WASHINGTON (RNS) Atheists and humanists hope to increase their influence in politics with the launch of the Freethought Equality Fund, a new political action committee for nonbelievers.
“When people see respected ethical humanists and atheists serve in public office, this will begin to dispel many myths about nonbelievers,” said Bishop McNeill, coordinator of the new PAC that was launched Wednesday (Sept. 18).
The mission of the PAC is to grow the ranks of open humanists and atheists in public office at all levels of government. It will also seek to elect people who support the separation of church and state regardless of their personal beliefs, said Maggie Ardiente, director of development and communications at the American Humanist Association.
On a larger scale, the new PAC reflects a long-term strategy among nonreligious activists to increase their profile in Washington; last year the Secular Coalition for America hired Edwina Rogers, a veteran Republican lobbyist, as its executive director, in part to open doors on Capitol Hill.
The PAC was launched by the American Humanist Association’s Center for Humanist Activism; it's the first nontheist PAC to have full-time paid staff and start-up funds.
A 2012 Pew study reported that one in five Americans do not claim any religious affiliation, an increase of 5 percentage points during the past five years.

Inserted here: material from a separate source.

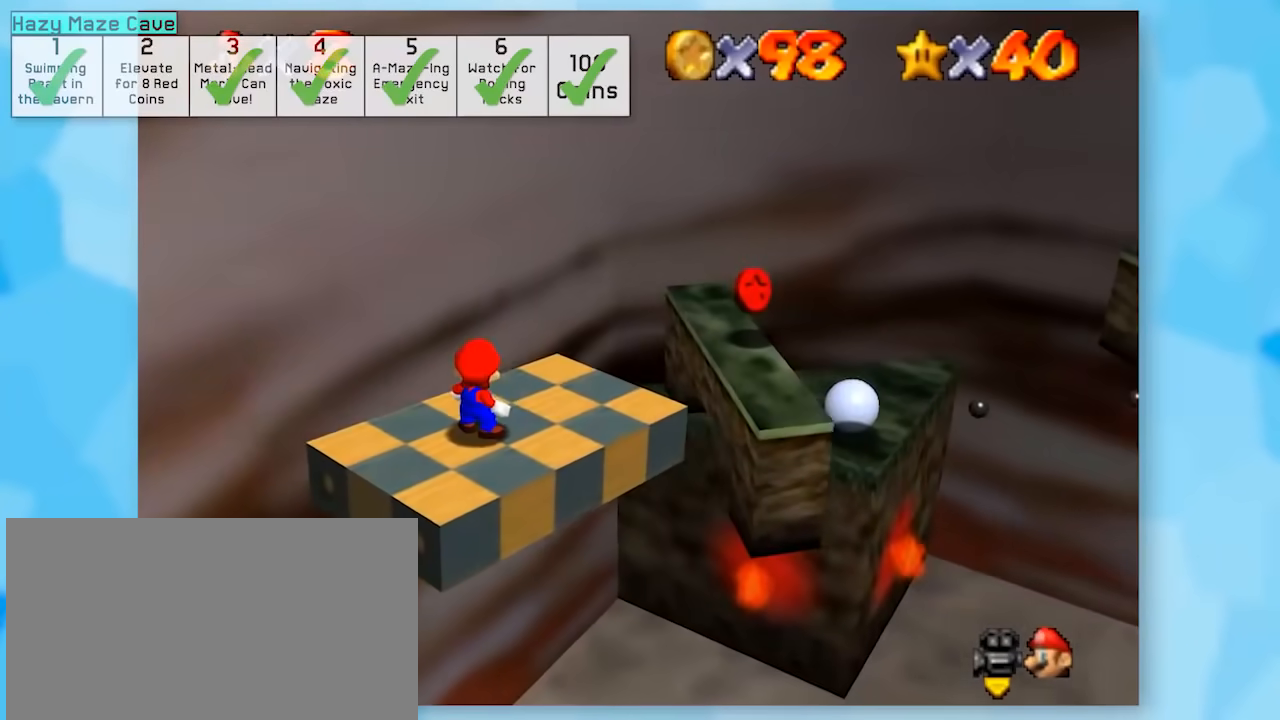
{"buttons": ["Z"], "left_stick": "center", "events": []}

“Our patriotism is suspect, our value system is dismissed and the more we come out of the closet in certain communities as people who don’t happen to believe in a god, the more we observe new limitation in our business opportunities and in public life,” said Ardiente, referring to prejudice against the nonreligious. “Most of all, these voters want respect and equality for nontheists in the United States.”
Roy Speckhardt, executive director of the American Humanist Association, called nonreligious Americans “one of the largest minorities in the U.S.”
“But you’d never know it from our organized numbers or political power,” he said. “It’s time for that lack of representation to change.”
Organizers of the PAC said there are more than 24 nontheists currently in Congress, although freshman Rep. Kyrsten Sinema, D-Ariz., is the only member of Congress to publicly identify her religion as “none.”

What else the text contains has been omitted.